In Hiva-Oa wollen wir nun endlich die Reparatur des elektrischen Furlers im Mast in Angriff nehmen. Beim Verlassen von Ua-Huka sind die Wettervorhersagen gut. Es erwartet uns ein konstanter Ostwind, zuerst etwas schwach, aber über Nacht gegen das Ziel hin leicht zunehmend auf angenehme 15-18 Knoten. Wir können gleich zu Beginn den richtigen Kurs einnehmen und auf direktem Weg, ohne Aufkreuzen, in Richtung Hiva-Oa fahren. Das Grosssegel haben wir mit dem manuellen Notmechanismus voll gesetzt und gleichen allfällige Böen mit der Genua aus. So der Plan. Brauchen wir aber nicht, das Wetter bleibt die ganze Nacht über freundlich. Wir kommen besser voran, als erwartet und beschliessen spontan, in einer ruhigen Bucht auf der Nachbarinsel Tahuata einen Zwischenstopp einzulegen, und erst am frühen Mittag in Hiva-Oa einzulaufen. Das gibt uns die besten Chancen, dort im engen Hafenbecken, an das wir keine guten Erinnerungen haben, einen guten Ankerplatz zu finden.

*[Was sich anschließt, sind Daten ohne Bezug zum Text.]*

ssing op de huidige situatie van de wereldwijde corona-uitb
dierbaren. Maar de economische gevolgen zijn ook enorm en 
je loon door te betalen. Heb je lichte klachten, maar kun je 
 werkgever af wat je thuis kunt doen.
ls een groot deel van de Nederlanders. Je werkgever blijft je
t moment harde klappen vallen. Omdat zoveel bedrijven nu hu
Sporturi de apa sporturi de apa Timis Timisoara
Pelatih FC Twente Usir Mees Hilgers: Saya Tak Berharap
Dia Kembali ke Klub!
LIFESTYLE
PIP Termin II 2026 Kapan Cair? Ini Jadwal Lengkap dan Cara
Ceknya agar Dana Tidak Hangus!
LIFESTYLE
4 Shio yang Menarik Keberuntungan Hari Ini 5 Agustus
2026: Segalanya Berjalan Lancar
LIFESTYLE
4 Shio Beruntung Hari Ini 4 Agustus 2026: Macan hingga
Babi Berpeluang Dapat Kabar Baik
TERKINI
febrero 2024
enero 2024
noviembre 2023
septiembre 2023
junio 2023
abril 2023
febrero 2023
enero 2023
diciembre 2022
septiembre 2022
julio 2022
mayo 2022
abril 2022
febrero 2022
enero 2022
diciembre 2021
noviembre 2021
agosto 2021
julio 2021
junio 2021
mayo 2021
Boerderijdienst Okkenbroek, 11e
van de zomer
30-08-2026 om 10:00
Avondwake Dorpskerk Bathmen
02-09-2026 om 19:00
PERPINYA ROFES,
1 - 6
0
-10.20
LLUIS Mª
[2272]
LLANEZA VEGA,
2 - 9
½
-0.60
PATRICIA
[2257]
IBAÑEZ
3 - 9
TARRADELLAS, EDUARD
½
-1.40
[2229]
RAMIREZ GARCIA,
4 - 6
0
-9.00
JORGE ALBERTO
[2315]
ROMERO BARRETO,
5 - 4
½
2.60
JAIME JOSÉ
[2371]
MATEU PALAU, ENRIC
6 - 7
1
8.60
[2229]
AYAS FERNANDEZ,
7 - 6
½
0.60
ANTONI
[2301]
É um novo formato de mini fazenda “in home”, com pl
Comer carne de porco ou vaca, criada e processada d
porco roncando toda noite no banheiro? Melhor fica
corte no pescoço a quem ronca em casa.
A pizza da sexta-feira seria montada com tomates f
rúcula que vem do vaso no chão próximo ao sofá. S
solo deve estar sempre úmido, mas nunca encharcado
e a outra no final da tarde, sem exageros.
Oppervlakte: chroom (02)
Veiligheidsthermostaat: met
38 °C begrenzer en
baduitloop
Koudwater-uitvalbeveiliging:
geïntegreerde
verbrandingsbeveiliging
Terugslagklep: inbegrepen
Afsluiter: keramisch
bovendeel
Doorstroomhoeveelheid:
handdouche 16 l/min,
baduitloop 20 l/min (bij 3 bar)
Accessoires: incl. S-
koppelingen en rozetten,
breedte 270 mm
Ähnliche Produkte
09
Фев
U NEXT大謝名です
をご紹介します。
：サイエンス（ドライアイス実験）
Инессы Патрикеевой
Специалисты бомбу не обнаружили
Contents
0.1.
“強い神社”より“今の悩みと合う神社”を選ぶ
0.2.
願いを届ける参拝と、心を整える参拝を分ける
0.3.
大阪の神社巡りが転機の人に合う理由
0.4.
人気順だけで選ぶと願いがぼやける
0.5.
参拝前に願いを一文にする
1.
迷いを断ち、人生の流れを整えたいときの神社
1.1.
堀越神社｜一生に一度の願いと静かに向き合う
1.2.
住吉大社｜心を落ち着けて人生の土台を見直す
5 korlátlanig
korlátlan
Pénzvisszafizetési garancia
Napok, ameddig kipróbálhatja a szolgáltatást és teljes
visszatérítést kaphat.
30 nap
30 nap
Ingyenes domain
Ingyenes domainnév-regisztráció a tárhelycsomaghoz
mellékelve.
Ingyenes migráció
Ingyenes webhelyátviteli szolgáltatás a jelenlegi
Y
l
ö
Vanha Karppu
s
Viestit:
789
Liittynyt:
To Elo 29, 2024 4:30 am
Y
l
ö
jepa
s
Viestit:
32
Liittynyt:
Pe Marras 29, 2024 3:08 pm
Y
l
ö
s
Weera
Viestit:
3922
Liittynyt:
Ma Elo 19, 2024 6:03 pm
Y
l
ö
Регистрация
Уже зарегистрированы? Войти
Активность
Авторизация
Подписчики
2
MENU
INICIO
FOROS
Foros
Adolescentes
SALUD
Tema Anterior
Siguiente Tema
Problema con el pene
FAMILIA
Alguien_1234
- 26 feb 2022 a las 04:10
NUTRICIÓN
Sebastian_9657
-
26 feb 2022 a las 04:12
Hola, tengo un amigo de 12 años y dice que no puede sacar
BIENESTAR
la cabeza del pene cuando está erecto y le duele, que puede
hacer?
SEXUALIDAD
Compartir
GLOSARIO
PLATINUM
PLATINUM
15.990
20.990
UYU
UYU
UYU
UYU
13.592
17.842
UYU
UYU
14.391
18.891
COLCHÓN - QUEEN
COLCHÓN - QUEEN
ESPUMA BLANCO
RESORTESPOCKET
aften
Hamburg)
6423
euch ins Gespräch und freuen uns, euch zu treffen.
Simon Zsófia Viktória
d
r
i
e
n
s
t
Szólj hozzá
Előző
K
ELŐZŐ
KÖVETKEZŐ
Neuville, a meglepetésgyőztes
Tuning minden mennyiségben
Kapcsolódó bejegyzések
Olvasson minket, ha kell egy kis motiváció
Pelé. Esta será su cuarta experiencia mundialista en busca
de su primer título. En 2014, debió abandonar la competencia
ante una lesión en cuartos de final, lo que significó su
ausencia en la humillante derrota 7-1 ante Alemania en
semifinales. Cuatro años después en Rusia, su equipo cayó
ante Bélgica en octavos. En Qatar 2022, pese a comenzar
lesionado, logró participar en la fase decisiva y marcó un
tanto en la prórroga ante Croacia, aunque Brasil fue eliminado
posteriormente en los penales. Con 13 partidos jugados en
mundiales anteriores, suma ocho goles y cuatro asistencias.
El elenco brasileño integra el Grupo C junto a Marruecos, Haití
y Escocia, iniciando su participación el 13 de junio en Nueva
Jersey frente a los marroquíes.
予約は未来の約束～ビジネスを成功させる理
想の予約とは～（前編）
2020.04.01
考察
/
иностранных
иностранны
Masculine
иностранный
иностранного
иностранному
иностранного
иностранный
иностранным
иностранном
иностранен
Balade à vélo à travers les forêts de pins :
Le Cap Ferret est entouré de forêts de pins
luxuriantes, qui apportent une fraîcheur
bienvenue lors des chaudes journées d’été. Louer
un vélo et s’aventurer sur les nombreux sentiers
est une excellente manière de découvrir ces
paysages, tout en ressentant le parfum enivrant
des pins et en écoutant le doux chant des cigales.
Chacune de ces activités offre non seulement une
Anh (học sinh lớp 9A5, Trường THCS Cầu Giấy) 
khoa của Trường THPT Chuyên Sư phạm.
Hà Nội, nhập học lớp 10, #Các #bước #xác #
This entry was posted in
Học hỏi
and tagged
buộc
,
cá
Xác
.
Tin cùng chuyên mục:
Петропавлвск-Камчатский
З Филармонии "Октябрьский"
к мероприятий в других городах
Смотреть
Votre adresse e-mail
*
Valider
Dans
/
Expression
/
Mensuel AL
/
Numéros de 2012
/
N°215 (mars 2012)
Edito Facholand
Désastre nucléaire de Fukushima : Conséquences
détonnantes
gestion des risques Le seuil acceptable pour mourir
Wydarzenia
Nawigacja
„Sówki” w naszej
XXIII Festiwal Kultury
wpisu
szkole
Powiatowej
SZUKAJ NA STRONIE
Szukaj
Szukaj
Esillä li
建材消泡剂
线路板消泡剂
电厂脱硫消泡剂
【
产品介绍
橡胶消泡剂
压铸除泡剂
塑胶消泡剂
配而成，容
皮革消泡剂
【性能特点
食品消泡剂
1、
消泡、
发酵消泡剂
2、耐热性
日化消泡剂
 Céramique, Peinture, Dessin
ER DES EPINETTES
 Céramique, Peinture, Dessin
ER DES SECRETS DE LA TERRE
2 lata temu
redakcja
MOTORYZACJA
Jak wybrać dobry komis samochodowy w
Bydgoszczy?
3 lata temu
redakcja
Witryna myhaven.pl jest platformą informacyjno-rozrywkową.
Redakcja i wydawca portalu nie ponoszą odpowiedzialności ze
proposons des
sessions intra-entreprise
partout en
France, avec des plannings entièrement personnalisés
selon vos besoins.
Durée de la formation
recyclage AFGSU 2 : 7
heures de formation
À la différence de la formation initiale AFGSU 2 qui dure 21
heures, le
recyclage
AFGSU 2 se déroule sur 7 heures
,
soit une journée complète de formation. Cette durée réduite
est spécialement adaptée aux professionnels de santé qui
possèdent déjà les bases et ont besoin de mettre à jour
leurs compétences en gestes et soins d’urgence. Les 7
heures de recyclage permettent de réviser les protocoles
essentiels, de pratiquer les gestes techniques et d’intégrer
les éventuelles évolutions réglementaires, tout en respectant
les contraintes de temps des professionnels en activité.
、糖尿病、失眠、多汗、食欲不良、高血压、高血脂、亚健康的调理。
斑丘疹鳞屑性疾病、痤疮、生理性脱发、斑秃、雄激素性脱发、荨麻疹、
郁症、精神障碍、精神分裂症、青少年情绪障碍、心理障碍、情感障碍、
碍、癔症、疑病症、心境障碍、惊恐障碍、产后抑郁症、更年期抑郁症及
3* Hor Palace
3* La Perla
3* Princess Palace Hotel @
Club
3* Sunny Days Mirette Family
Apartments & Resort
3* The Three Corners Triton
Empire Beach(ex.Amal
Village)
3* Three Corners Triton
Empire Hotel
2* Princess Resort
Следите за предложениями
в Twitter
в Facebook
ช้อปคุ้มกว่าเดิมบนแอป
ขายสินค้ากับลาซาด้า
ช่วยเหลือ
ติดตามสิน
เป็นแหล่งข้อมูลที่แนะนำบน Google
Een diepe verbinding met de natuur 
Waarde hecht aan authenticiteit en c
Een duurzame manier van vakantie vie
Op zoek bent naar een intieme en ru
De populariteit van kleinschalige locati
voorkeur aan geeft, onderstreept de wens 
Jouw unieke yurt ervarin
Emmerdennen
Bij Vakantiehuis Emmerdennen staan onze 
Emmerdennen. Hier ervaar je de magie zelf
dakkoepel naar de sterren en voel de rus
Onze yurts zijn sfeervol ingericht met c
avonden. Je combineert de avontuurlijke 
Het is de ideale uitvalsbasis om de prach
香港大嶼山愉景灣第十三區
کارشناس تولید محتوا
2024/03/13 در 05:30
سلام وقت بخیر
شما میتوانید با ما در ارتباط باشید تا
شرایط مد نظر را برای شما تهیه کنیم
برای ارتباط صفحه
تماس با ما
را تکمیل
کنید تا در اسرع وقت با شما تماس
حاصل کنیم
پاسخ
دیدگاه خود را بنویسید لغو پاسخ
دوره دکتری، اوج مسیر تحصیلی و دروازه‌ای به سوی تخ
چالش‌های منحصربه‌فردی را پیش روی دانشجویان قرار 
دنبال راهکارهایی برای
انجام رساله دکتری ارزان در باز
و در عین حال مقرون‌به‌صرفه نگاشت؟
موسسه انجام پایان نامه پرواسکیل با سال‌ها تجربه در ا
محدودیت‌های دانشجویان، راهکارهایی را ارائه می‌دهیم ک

Sämi meint zu den letzten paar Tagen: Mit einem Nachtschlag segeln wir nach Hiva-Oa, wo wir den Mast mit den mitgebrachten Teilen reparieren wollen. Das läuft jedoch nicht nach Wunsch. Also ab auf die vorgelagerte Insel, zum Glück gibt’s da wieder wunderschöne Buchten. Chris und Ruedi (SY Pasito) sind uns auch noch gefolgt. Am kommenden Montag wieder zurück nach Hiva-Oa in die Werft, hoffentlich können wir dann alles fixen! Leider ist es dann für mich schon bald Zeit, um Abschied zu nehmen. Ich fliege am 5. Juni wieder nach Hause. Ich hätte es schon noch länger ausgehalten! Jä no! Danke Pia und Köbi für die Gastfreundschaft. Ihr seid Klasse!!
Am Montag nach Auffahrt geht’s nun also zurück in die Werft in Hiva-Oa. Kann der Chef dort unseren defekten Elektromotor zerlegen? Finden wir die Ursache des Problems und können es gar reparieren? Übersteht Sämi die letzten Tage auf der Lupina unfallfrei? Und was sind unsere nächsten Pläne?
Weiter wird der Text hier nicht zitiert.